Work to complete
- A) In the excerpt on backing up a website to paper, what single output file does the Python script create when the downloaded website is in a folder called mywebsite/?
- B) Continue the excerpt on backing up a website to paper from where it stops.

Excerpt to read
::::::::::

A powerful geomagnetic storm is reasonably likely to occur within this century, and it could destroy data stored on magnetic media, like hard drives. One form of backup against this possibility is to store data on long-lasting optical discs. This is probably mostly foolproof, but it's still vulnerable to format rot of software or hardware to read the optical format (although presumably archivists of the future will have solutions to these problems; after all, people still play decades-old video games using emulation). Digital storage might have other unknown-unknown risks as well.
Backing up on paper is fairly robust because you can see the data in a non-cryptic format, so unless the paper is lost/destroyed or the ink fades, this backup option seems unlikely to fail.
Of course, paper backups are more of a pain to use for recovery than are backups already in electronic format, but presumably paper backups could be scanned and read back into electronic text using OCR.
Gathering the website's text
Method 1: Download website and extract relevant HTML
My preferred way to back up a website is as follows. First, download the website using a program like HTTrack and SiteSucker. Second, run extract_valuable_HTML_from_WordPress_site_download.py (or a similar program of your own) on the website-download folder. For example, if the downloaded website is in a folder
mywebsite/, then put the Python program in the same folder as that folder and run
python extract_valuable_HTML_from_WordPress_site_download.py mywebsite
This will create a single output file
mywebsite_extracted.html containing all the interesting HTML contents from your website without most of the extra boilerplate stuff that WordPress adds to each HTML file. You can open this
.html file in a browser to examine the contents.
extract_valuable_HTML_from_WordPress_site_download.py works for the websites that I care about, but its simple heuristics for identifying the start and end of the "interesting" HTML contents may not work automatically in your case. If so, play around with the program for your situation. In the worst case, you could just collect all the HTML text, including boilerplate, into a file for printing, though this will increase the number of pages you have to print out.
Once you're satisfied with the precision and recall of this extraction process, copy and paste the output
.html file's contents into a word processor and convert to PDF. This PDF will be what you print out. You might make the text size relatively small as long as this doesn't reduce the probability that the printed text will become unreadable sooner.

::::::::::

Data segment

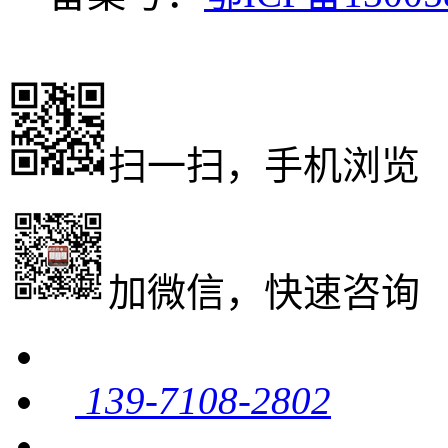
扫一扫，手机浏览
加微信，快速咨询
139-7108-2802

::::::::::

Task responses
- A) mywebsite_extracted.html

- B)
Method 1 is nice for two reasons:
- It works on any website, not just one you own.
- All the information extracted is from the public web, so you don't have to worry about accidentally printing out sensitive information.
Method 2: Download your WordPress database
If you have direct access to your site's WordPress database, you can get the relevant text for printing out from there. I'll describe the steps for doing this below, but I should point out a big warning. According to some answers on Quora, as well as a friend of mine, a complete WordPress database (a big
.sql file dump) contains some potentially sensitive information. Therefore, I assume that you should extract from the
.sql file only the text of your pages/posts and not the other database tables. I don't know enough about WordPress to say whether this is sufficient to remove all sensitive information, so use this approach at your own risk.
Following are the steps you can use to extract the published versions of the pages on your websites for printing.
First, go to phpMyAdmin. For me, that's accessible through HostGator's Control Panel page:
Then click on the circled red items in the next few screenshots:
Then I edit the SQL query as shown below to get only published posts. The reason for this is that if you don't filter down to only published posts, you'll get several copies of each post. In my case, I was getting 3-5 or more copies of each post, which would have translated to an extra 1000+ pages to print out.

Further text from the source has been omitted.